Invece, ha fatto quello che tanti spettatori di filmati di protesta hanno silenziosamente invitato a fare gli automobilisti: allontanare la sua auto dalla scena – e se uno dei suoi aggressori ne ha sofferto, è colpa loro.
Tutto si è svolto giovedì, dopo che Kotlikoff ha presieduto un (pacifico) dibattito universitario sulla risposta di Israele agli attacchi del 7 ottobre 2023: un branco di chiacchieroni antisionisti intercettò Kotlikoff mentre si recava alla sua macchina, chiedendogli di “dialogare” con loro in quel momento e insistendo sul fatto che rifiutare era una violazione della libertà di parola.

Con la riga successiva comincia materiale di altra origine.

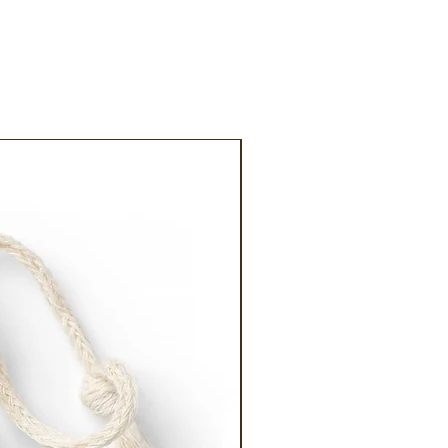
20% off!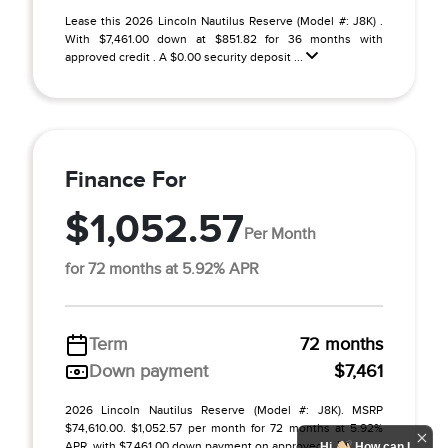
Lease this 2026 Lincoln Nautilus Reserve (Model #: J8K) .
With $7,461.00 down at $851.82 for 36 months with
approved credit . A $0.00 security deposit ...
Finance For
$1,052.57
Per Month
for 72 months at 5.92% APR
Term
72 months
Down payment
$7,461
2026 Lincoln Nautilus Reserve (Model #: J8K). MSRP
$74,610.00. $1,052.57 per month for 72 months at 5.92%
APR, with $7,461.00 down payment on approved ...
Hi
How can I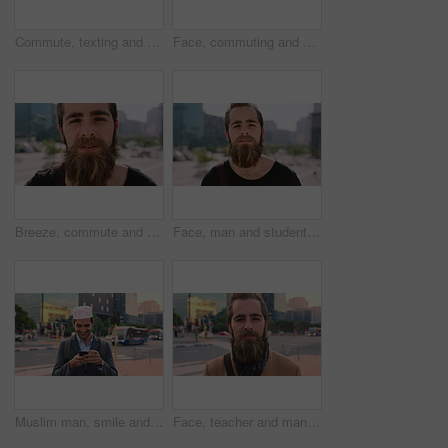
Commute, texting and businessman in city with phone, online communication or travel in morning routine. Digital, typing or employee in town with tech, email response or message update at start of day
Face, commuting and businessman with backpack in city, travel and pride for music production career. Outdoor, sound engineer and happy person with headphones, creative and employee with smile in USA
Breeze, commute and face with man in city as exchange student for learning or opportunity. College, university scholarship and windy with academic person outdoor in urban town for travel to campus
Face, man and student in city with commute outdoor, bag and college education for skill development. Person, study and learning in urban town with knowledge growth, ambition and travel to university.
Muslim man, smile and phone in city for scroll, chat and social media browse online with internet. Outdoor, mobile app and connection with tech for communication, networking and message for contact
Face, teacher and man in city for education, career pride and about us for teaching at university. Portrait, male person or professor in town with ambition, learning support and experience at college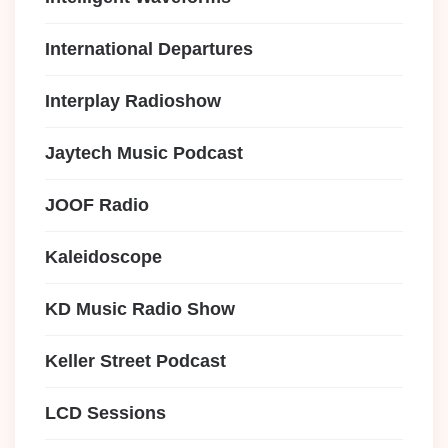
International Departures
Interplay Radioshow
Jaytech Music Podcast
JOOF Radio
Kaleidoscope
KD Music Radio Show
Keller Street Podcast
LCD Sessions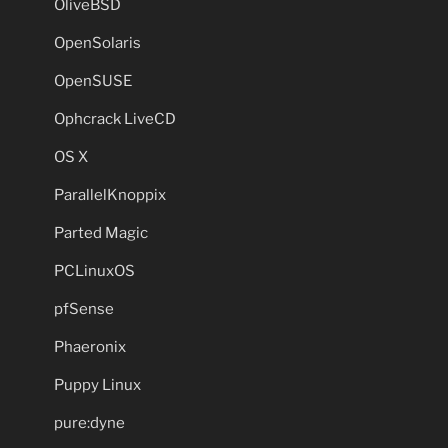
OliveBSD
OpenSolaris
OpenSUSE
Ophcrack LiveCD
OS X
ParallelKnoppix
Parted Magic
PCLinuxOS
pfSense
Phaeronix
Puppy Linux
pure:dyne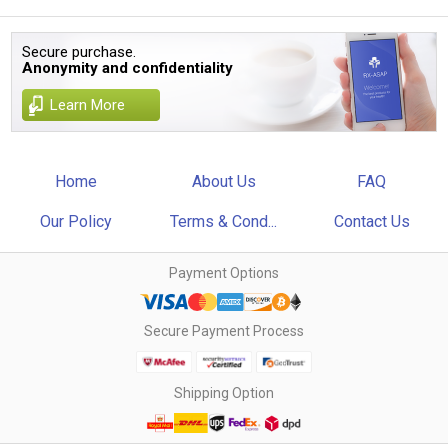
Secure purchase.
Anonymity and confidentiality
Learn More
Home
About Us
FAQ
Our Policy
Terms & Cond...
Contact Us
Payment Options
Secure Payment Process
Shipping Option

La folla ha circondato la sua macchina, secondo quanto riferito, picchiando sui finestrini e urlando; Kotlikoff ingranò la marcia, dopodiché uno studente si sporse nel bagagliaio e schernì: “Mi è permesso stare qui?”
L’angolo posteriore dell’auto lo colpì leggermente mentre Kotlikoff si allontanava lentamente; il ragazzo sostiene che la gomma posteriore gli è passata sulla punta del piede.
Come era prevedibile, gli attivisti sono impazziti, sostenendo che il presidente della loro scuola aveva cercato di falciarli.
Per favore: tutti lo hanno visto si svolgono le scene in tutto il paese: i manifestanti si siedono in o altrimenti ostacolare traffico, comportandosi come se stessero semplicemente esercitando i loro diritti costituzionali.
Questi radicali legittimati credono in qualche modo che qualsiasi comportamento sia legalmente e moralmente accettabile se fatto per le “giuste” ragioni – e che loro le ragioni sono sempre giuste.
OK: Non puoi irrompere in una folla di manifestanti che blocca la strada senza riguardo per la vita umana.
Ma ostacolare il movimento di qualcuno contro la sua volontà è la reclusione illegale, un reato di classe A punibile fino a un anno di reclusione.
La libertà di parola e di riunione politica tutelata costituzionalmente copre molti aspetti, ma non si estende fino a inibire la libertà di movimento di chiunque.
Eppure i pubblici ministeri nelle giurisdizioni di sinistra non accusano quasi mai i manifestanti di “destra” di sommossa o riunione illegale, quindi i marmocchi pensano che non dovranno mai affrontare conseguenze per la violazione dei diritti degli altri.
La banda studentesca non aveva il diritto di bloccare l’auto di Kotlikoff né di minacciare implicitamente il suo benessere, non importa quanto fossero appassionati i loro sentimenti nei confronti della Palestina o qualsiasi altra cosa.
I campus americani hanno bisogno di più leader che si rifiutino di cedere un centimetro a questi prepotenti ipocriti.